= Data supplied =

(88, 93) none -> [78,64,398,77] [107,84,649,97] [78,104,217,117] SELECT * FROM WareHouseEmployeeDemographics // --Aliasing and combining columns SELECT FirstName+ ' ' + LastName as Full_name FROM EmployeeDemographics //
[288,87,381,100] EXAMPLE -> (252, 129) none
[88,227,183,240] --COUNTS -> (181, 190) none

* * *

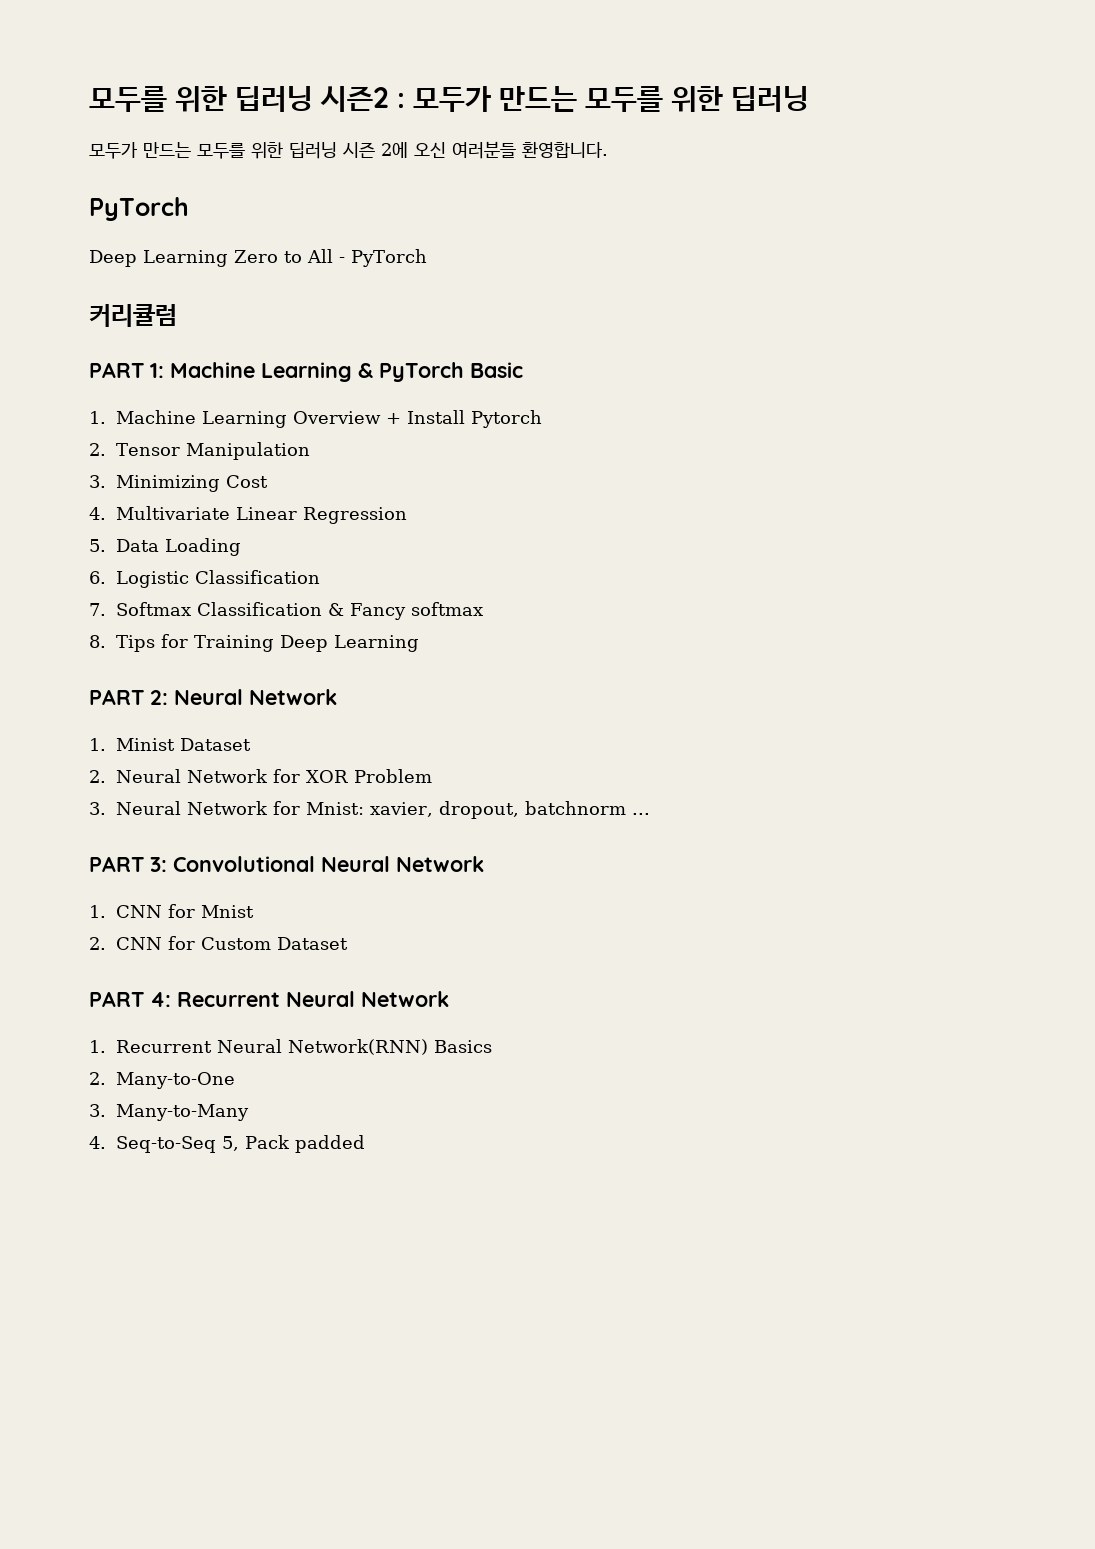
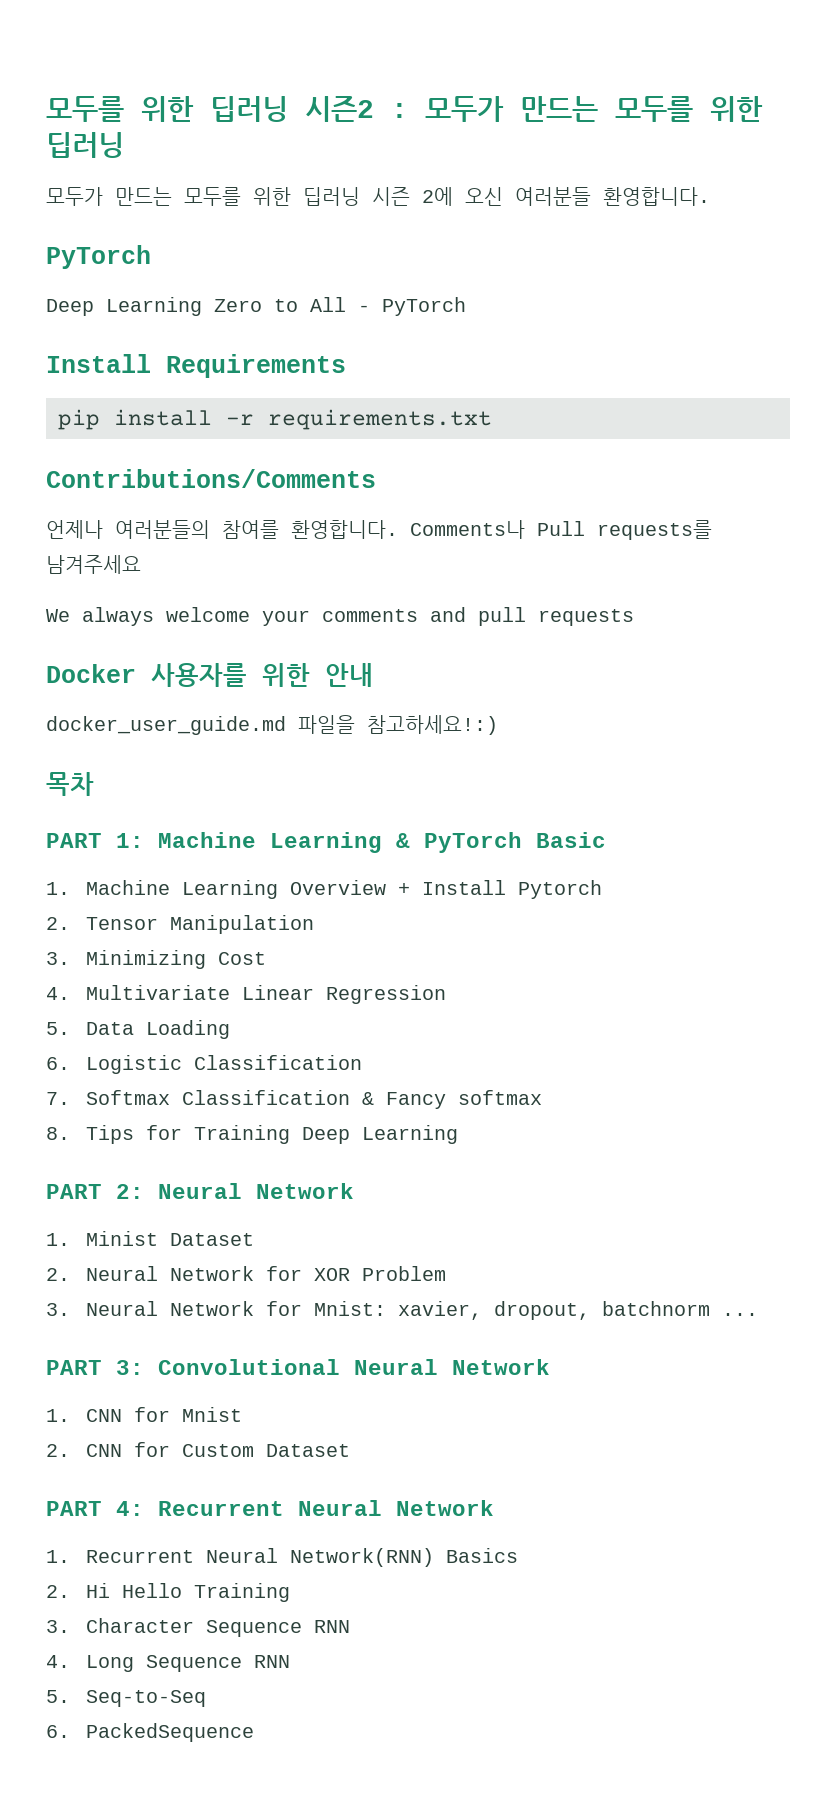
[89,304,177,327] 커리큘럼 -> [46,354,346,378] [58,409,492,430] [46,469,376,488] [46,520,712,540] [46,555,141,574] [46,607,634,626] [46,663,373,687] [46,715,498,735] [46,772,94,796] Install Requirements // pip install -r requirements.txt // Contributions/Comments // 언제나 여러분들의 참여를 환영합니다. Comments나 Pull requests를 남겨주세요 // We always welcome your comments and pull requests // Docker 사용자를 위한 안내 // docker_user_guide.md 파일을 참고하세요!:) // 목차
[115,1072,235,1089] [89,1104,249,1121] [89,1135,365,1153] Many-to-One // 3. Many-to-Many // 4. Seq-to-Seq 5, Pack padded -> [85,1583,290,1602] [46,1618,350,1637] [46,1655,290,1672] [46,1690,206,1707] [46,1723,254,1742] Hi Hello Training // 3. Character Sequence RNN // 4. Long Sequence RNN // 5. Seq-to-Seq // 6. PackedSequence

= Your assignment =
Please, from the material above, copy only the lines from the line with "(88, 93) none" up to and including the line with "[88,227,183,240] --COUNTS -> (181, 190) none", exactly as written.

= Exercise result =
(88, 93) none -> [78,64,398,77] [107,84,649,97] [78,104,217,117] SELECT * FROM WareHouseEmployeeDemographics // --Aliasing and combining columns SELECT FirstName+ ' ' + LastName as Full_name FROM EmployeeDemographics //
[288,87,381,100] EXAMPLE -> (252, 129) none
[88,227,183,240] --COUNTS -> (181, 190) none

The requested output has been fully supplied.